Extracted records:
_ _ _ _

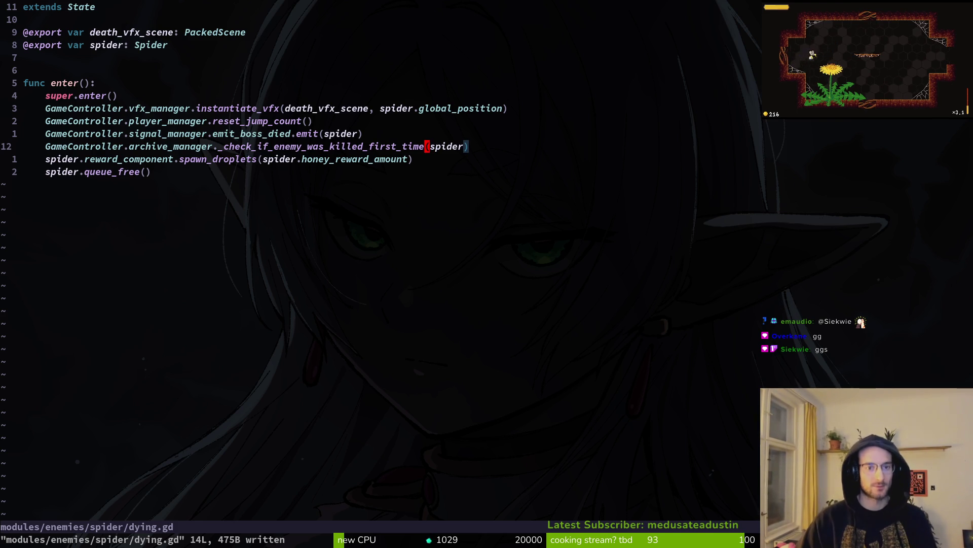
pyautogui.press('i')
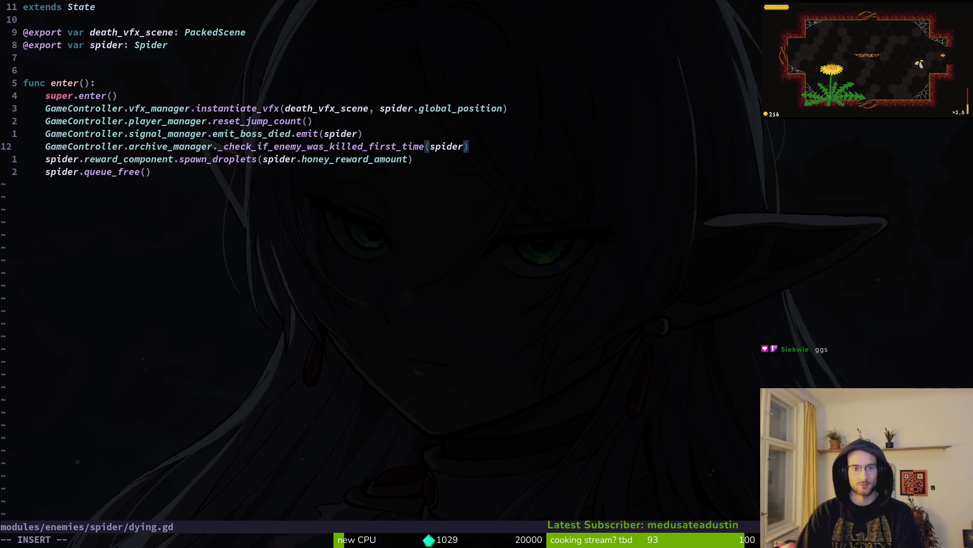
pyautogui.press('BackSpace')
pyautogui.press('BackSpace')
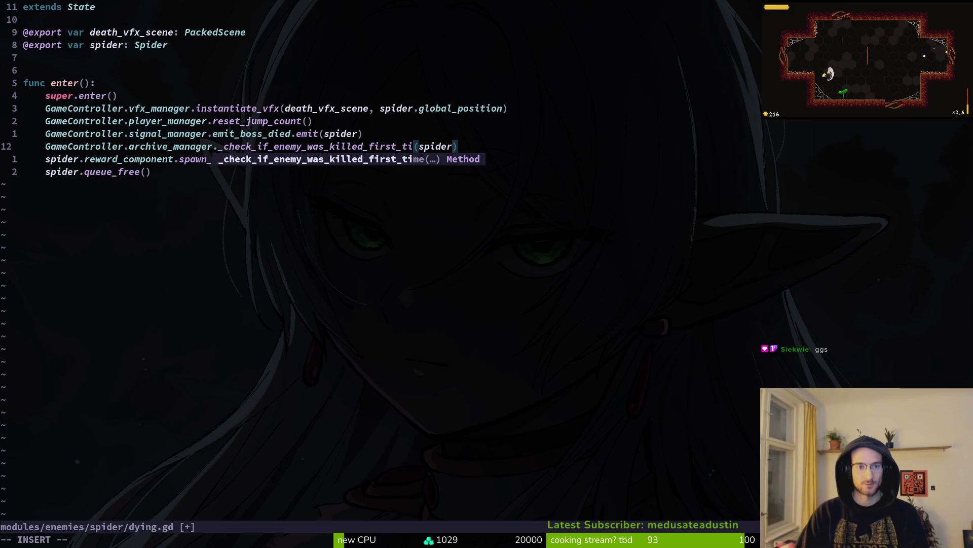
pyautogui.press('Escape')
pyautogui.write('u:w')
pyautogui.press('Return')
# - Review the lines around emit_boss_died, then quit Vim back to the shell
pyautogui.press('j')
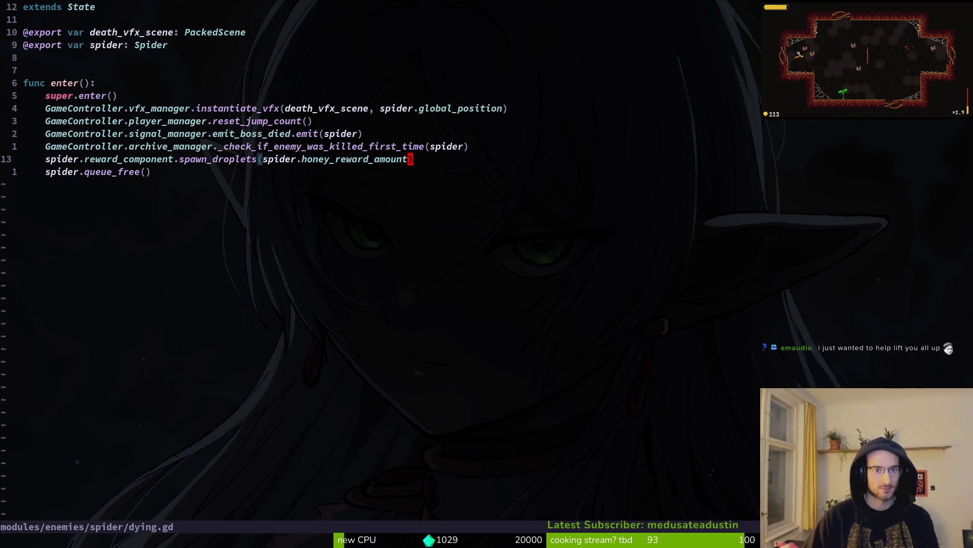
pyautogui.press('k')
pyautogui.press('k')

_ _ _ _

— About this task —
Produce the entries above once more, exactly as given, with each picture left out.

— Response box —
pyautogui.press('i')
pyautogui.press('BackSpace')
pyautogui.press('BackSpace')
pyautogui.press('Escape')
pyautogui.write('u:w')
pyautogui.press('Return')
# - Review the lines around emit_boss_died, then quit Vim back to the shell
pyautogui.press('j')
pyautogui.press('k')
pyautogui.press('k')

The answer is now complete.